Don't google and microsoft get most of their power from renewables anyway? Get them to put some solar panels on the roof and build a few wind turbines. Cost of electricity in the uk they could sell some back to the grid and make some profit.
 
Don't google and microsoft get most of their power from renewables anyway? Get them to put some solar panels on the roof and build a few wind turbines. Cost of electricity in the uk they could sell some back to the grid and make some profit.
I think you're underestimating the power consumption of these buildings

But I agree totally that all industrial units should at the very least have their roofs covered in solar panels (mandatory planning condition)
 
I think you're underestimating the power consumption of these buildings

But I agree totally that all industrial units should at the very least have their roofs covered in solar panels (mandatory planning condition)

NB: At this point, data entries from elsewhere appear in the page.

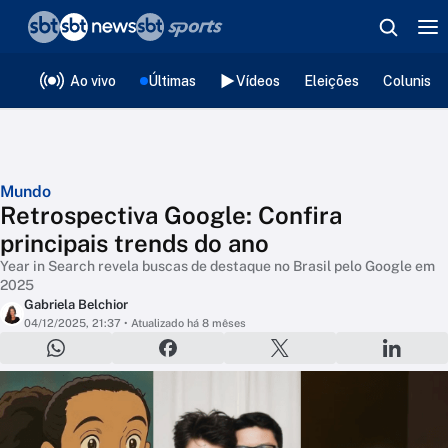
❮
voltar
Editorias
Ao vivo
Últimas
Vídeos
Eleições
Colunista
Mundo
Retrospectiva Google: Confira
principais trends do ano
Year in Search revela buscas de destaque no Brasil pelo Google em
2025
Gabriela Belchior
04/12/2025, 21:37
• Atualizado há 8 mêses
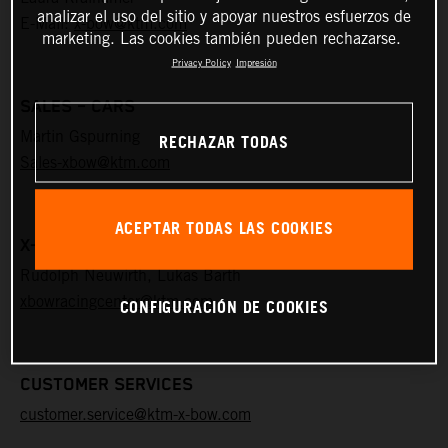
analizar el uso del sitio y apoyar nuestros esfuerzos de
E-Mail:
x-bow@ktm.com
marketing. Las cookies también pueden rechazarse.
Privacy Policy
Impresión
SALES – CARS
Martin Gspurning
RECHAZAR TODAS
Sales-xbow@ktm.com
ACEPTAR TODAS LAS COOKIES
X-BOW RACING CENTER THALHEIM
Rudolph Neuwirth, Lukas Barth
xbowracingcenter@ktm.com
CONFIGURACIÓN DE COOKIES
CUSTOMER SERVICES
customer.service@ktm-x-bow.com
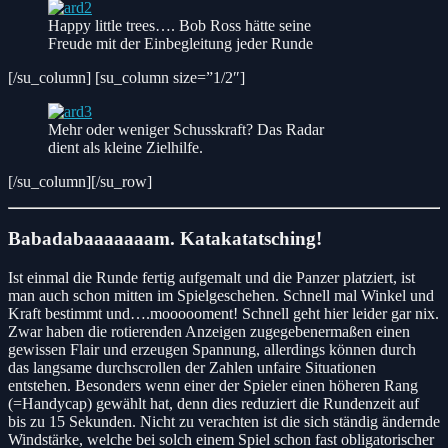
Happy little trees…. Bob Ross hätte seine
Freude mit der Einbegleitung jeder Runde
[/su_column] [su_column size=”1/2″]
Mehr oder weniger Schusskraft? Das Radar
dient als kleine Zielhilfe.
[/su_column][/su_row]
Babadabaaaaaaam. Katakatatsching!
Ist einmal die Runde fertig aufgemalt und die Panzer platziert, ist
man auch schon mitten im Spielgeschehen. Schnell mal Winkel und
Kraft bestimmt und….moooooment! Schnell geht hier leider gar nix.
Zwar haben die rotierenden Anzeigen zugegebenermaßen einen
gewissen Flair und erzeugen Spannung, allerdings können durch
das langsame durchscrollen der Zahlen unfaire Situationen
entstehen. Besonders wenn einer der Spieler einen höheren Rang
(=Handycap) gewählt hat, denn dies reduziert die Rundenzeit auf
bis zu 15 Sekunden. Nicht zu verachten ist die sich ständig ändernde
Windstärke, welche bei solch einem Spiel schon fast obligatorischer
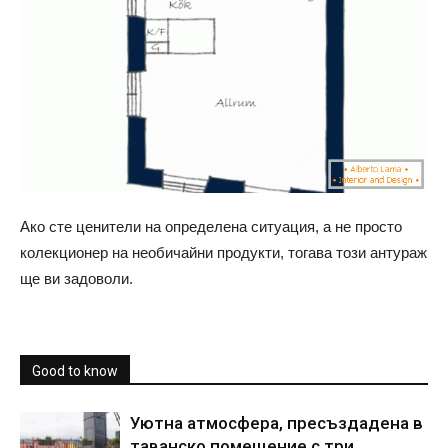
Ако сте ценители на определена ситуация, а не просто
колекционер на необичайни продукти, тогава този антураж
ще ви задоволи.
Good to know
Уютна атмосфера, пресъздадена в
таванско помещение с три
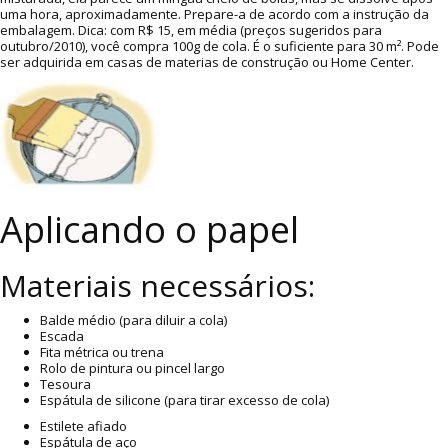
uma hora, aproximadamente. Prepare-a de acordo com a instrução da
embalagem. Dica: com R$ 15, em média (preços sugeridos para
outubro/2010), você compra 100g de cola. É o suficiente para 30 m². Pode
ser adquirida em casas de materias de construção ou Home Center.
Aplicando o papel
Materiais necessários:
Balde médio (para diluir a cola)
Escada
Fita métrica ou trena
Rolo de pintura ou pincel largo
Tesoura
Espátula de silicone (para tirar excesso de cola)
Estilete afiado
Espátula de aço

Not really. A small data center uses about 10-50kw of energy. A hyperscale data center uses about 10MW of electricity.
An onshore wind turbine generates 2.5 - 3 MW (equivalent of 1500 homes).
 
Was reading about Spanish solar farms on the way home - essentially the Spanish government forgot to invest in the grid and shut down most of Spain and Portugal because of the instable currents from solar farms.

We need to legislate so high use factories or data centres install their own power supplies, which should be appropraite to peek use. So solar if a day-only site. Wind or water turbines, or batteries, if needed after dark etc. That way there wouldn't been any issues with the grid. Seems obvious? My biz has a tonne of solar on the roof and in the summer we don't use it all, it does feed into the grid. Works well. Less impressive in the winter!